§ **What the exercise asks**
Reproduce word for word the lines of the material that start at the line containing "1097, 1092, 1222]" and end after the line containing "1472, 1092, 1597]".

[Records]
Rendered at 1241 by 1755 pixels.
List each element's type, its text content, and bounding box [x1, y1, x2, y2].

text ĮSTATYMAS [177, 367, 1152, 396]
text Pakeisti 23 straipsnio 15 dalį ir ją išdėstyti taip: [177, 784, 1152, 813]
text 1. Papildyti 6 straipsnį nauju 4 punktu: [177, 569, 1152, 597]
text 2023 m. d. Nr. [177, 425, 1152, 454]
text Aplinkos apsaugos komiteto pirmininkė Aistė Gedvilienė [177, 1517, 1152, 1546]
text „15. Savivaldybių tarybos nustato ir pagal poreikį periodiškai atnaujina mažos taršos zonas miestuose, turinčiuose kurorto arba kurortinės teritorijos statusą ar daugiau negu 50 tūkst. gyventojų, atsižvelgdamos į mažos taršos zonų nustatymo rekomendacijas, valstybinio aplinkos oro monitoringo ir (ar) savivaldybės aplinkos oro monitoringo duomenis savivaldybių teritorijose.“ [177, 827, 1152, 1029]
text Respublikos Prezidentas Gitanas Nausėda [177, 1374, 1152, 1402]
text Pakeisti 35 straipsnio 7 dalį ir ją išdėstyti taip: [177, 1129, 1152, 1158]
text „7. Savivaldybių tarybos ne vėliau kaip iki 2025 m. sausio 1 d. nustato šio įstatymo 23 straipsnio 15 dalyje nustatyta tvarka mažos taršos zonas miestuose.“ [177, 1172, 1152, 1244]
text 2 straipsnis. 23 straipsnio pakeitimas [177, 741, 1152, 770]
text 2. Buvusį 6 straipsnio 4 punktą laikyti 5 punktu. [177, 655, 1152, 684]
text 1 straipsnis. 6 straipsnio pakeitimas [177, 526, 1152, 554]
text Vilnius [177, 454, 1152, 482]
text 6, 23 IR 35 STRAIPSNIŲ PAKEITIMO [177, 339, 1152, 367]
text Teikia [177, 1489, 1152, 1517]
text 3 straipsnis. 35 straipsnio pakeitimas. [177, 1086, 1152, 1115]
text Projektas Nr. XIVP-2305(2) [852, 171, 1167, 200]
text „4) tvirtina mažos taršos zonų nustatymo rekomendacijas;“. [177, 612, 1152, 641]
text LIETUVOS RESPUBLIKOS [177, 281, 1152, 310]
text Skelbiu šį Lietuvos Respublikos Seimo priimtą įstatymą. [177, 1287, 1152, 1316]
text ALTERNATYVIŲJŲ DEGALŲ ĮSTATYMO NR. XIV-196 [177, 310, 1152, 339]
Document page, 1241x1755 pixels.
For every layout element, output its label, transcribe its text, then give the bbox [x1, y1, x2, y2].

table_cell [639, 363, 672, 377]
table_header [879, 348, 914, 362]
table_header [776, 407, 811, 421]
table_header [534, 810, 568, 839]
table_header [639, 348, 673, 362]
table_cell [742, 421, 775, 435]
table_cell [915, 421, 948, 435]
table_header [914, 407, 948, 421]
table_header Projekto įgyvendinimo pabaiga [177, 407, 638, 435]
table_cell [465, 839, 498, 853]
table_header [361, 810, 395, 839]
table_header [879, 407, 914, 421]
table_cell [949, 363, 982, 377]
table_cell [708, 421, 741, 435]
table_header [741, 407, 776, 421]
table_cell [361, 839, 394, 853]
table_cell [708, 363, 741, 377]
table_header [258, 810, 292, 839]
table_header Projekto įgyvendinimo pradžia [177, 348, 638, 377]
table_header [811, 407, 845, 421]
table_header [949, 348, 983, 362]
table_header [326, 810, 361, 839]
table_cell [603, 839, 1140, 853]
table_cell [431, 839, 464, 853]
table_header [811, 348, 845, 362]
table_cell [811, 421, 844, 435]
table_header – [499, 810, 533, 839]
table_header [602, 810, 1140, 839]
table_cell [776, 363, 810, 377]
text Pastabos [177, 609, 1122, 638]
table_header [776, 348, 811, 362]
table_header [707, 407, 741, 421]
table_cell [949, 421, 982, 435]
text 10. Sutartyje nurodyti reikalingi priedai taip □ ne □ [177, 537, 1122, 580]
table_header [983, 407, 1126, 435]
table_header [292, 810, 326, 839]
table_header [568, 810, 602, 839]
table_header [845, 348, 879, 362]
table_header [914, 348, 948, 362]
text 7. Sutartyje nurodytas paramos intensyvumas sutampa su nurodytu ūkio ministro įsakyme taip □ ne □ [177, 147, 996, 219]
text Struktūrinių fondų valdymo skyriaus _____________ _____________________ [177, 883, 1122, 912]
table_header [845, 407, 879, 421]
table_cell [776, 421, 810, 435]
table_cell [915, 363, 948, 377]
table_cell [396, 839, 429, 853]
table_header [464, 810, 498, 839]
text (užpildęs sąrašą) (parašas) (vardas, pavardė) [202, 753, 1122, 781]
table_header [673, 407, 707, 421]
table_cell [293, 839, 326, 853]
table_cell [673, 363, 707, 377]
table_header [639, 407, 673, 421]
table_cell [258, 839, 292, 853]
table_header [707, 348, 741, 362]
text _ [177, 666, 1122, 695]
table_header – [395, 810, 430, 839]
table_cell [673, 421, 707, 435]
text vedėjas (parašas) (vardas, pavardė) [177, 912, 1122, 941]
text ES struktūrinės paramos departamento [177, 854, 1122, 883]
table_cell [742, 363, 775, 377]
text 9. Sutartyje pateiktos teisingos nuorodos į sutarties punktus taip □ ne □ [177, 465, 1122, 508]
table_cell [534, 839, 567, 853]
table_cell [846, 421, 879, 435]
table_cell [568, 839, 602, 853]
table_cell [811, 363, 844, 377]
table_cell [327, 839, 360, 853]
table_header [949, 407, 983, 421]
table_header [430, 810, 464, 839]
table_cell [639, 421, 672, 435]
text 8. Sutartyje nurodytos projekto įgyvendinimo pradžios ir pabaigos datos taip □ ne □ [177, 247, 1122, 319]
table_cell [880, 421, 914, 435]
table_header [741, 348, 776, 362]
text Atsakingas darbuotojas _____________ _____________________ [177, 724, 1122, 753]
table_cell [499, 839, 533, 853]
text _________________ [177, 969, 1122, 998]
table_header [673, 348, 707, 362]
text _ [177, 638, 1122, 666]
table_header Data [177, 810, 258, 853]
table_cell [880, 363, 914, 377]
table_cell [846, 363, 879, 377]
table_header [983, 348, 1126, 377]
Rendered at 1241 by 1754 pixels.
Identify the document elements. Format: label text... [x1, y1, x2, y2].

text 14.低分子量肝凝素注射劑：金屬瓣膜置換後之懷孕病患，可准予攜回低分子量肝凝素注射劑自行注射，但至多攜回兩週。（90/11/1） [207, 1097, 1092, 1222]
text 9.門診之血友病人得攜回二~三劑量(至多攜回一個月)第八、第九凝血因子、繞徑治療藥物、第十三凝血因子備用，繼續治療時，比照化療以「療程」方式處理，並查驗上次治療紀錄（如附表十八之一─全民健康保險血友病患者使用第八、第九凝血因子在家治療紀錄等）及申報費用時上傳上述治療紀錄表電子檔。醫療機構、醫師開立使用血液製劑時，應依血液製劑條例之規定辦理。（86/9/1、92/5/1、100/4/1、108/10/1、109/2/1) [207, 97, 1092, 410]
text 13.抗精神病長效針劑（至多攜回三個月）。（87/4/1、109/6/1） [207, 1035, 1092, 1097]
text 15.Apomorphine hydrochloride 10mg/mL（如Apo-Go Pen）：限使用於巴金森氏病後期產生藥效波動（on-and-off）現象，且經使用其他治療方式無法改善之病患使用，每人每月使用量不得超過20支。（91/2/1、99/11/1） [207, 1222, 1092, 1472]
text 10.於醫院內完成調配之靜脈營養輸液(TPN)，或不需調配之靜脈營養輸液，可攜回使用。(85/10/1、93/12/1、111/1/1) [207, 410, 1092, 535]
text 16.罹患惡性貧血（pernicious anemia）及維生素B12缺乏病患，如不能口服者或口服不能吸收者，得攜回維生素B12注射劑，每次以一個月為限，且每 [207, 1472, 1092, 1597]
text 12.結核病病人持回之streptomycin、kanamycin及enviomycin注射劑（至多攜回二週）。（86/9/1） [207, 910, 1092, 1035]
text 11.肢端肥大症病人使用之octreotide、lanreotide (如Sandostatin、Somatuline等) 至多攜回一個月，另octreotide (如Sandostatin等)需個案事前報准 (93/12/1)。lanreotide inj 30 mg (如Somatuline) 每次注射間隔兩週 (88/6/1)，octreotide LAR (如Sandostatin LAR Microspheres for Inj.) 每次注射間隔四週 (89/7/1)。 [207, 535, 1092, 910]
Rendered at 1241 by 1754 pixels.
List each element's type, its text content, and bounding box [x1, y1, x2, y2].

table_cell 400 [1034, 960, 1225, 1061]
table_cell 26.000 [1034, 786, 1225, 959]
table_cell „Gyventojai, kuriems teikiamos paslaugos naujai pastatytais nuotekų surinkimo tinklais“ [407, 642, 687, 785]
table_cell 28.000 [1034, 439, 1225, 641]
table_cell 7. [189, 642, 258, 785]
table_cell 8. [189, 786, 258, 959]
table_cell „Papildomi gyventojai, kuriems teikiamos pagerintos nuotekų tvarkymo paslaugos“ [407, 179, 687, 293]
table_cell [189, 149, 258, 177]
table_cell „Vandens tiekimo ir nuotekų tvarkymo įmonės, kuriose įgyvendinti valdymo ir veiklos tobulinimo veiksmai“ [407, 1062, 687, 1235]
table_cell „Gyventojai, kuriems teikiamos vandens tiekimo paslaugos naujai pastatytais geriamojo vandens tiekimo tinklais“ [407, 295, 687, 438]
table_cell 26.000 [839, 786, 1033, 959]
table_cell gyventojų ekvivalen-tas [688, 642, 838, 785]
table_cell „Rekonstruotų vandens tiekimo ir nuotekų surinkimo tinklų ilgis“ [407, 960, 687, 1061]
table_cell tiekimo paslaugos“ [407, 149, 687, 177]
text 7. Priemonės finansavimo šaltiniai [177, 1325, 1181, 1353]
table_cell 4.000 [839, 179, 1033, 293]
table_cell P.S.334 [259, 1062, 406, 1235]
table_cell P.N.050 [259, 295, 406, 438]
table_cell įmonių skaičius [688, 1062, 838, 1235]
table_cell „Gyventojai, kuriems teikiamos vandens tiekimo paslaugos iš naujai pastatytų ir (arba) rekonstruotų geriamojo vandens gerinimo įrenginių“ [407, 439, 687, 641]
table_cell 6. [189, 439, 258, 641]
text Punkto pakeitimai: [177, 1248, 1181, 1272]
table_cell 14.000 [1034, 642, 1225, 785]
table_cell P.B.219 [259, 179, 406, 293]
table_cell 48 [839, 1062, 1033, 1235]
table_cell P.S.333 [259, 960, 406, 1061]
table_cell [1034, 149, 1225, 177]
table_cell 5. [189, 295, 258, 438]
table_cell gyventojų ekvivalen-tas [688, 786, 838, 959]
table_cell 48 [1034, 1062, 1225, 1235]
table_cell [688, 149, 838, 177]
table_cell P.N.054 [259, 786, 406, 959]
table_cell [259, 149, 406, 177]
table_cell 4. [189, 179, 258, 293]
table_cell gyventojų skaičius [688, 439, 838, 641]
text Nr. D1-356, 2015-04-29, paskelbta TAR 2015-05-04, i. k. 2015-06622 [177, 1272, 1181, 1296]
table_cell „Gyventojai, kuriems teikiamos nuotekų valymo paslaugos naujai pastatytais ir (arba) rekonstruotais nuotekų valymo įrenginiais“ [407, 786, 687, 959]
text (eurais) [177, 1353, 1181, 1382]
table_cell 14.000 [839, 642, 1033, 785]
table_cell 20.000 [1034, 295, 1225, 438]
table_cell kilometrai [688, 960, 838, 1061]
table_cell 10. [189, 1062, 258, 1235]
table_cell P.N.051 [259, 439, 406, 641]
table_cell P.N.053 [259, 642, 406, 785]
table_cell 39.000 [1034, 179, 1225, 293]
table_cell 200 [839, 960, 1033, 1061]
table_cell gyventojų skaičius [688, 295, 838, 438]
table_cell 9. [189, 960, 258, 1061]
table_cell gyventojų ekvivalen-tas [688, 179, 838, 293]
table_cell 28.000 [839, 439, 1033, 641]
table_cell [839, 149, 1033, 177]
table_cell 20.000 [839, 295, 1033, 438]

§ **Full output**
text 14.低分子量肝凝素注射劑：金屬瓣膜置換後之懷孕病患，可准予攜回低分子量肝凝素注射劑自行注射，但至多攜回兩週。（90/11/1） [207, 1097, 1092, 1222]
text 9.門診之血友病人得攜回二~三劑量(至多攜回一個月)第八、第九凝血因子、繞徑治療藥物、第十三凝血因子備用，繼續治療時，比照化療以「療程」方式處理，並查驗上次治療紀錄（如附表十八之一─全民健康保險血友病患者使用第八、第九凝血因子在家治療紀錄等）及申報費用時上傳上述治療紀錄表電子檔。醫療機構、醫師開立使用血液製劑時，應依血液製劑條例之規定辦理。（86/9/1、92/5/1、100/4/1、108/10/1、109/2/1) [207, 97, 1092, 410]
text 13.抗精神病長效針劑（至多攜回三個月）。（87/4/1、109/6/1） [207, 1035, 1092, 1097]
text 15.Apomorphine hydrochloride 10mg/mL（如Apo-Go Pen）：限使用於巴金森氏病後期產生藥效波動（on-and-off）現象，且經使用其他治療方式無法改善之病患使用，每人每月使用量不得超過20支。（91/2/1、99/11/1） [207, 1222, 1092, 1472]
text 10.於醫院內完成調配之靜脈營養輸液(TPN)，或不需調配之靜脈營養輸液，可攜回使用。(85/10/1、93/12/1、111/1/1) [207, 410, 1092, 535]
text 16.罹患惡性貧血（pernicious anemia）及維生素B12缺乏病患，如不能口服者或口服不能吸收者，得攜回維生素B12注射劑，每次以一個月為限，且每 [207, 1472, 1092, 1597]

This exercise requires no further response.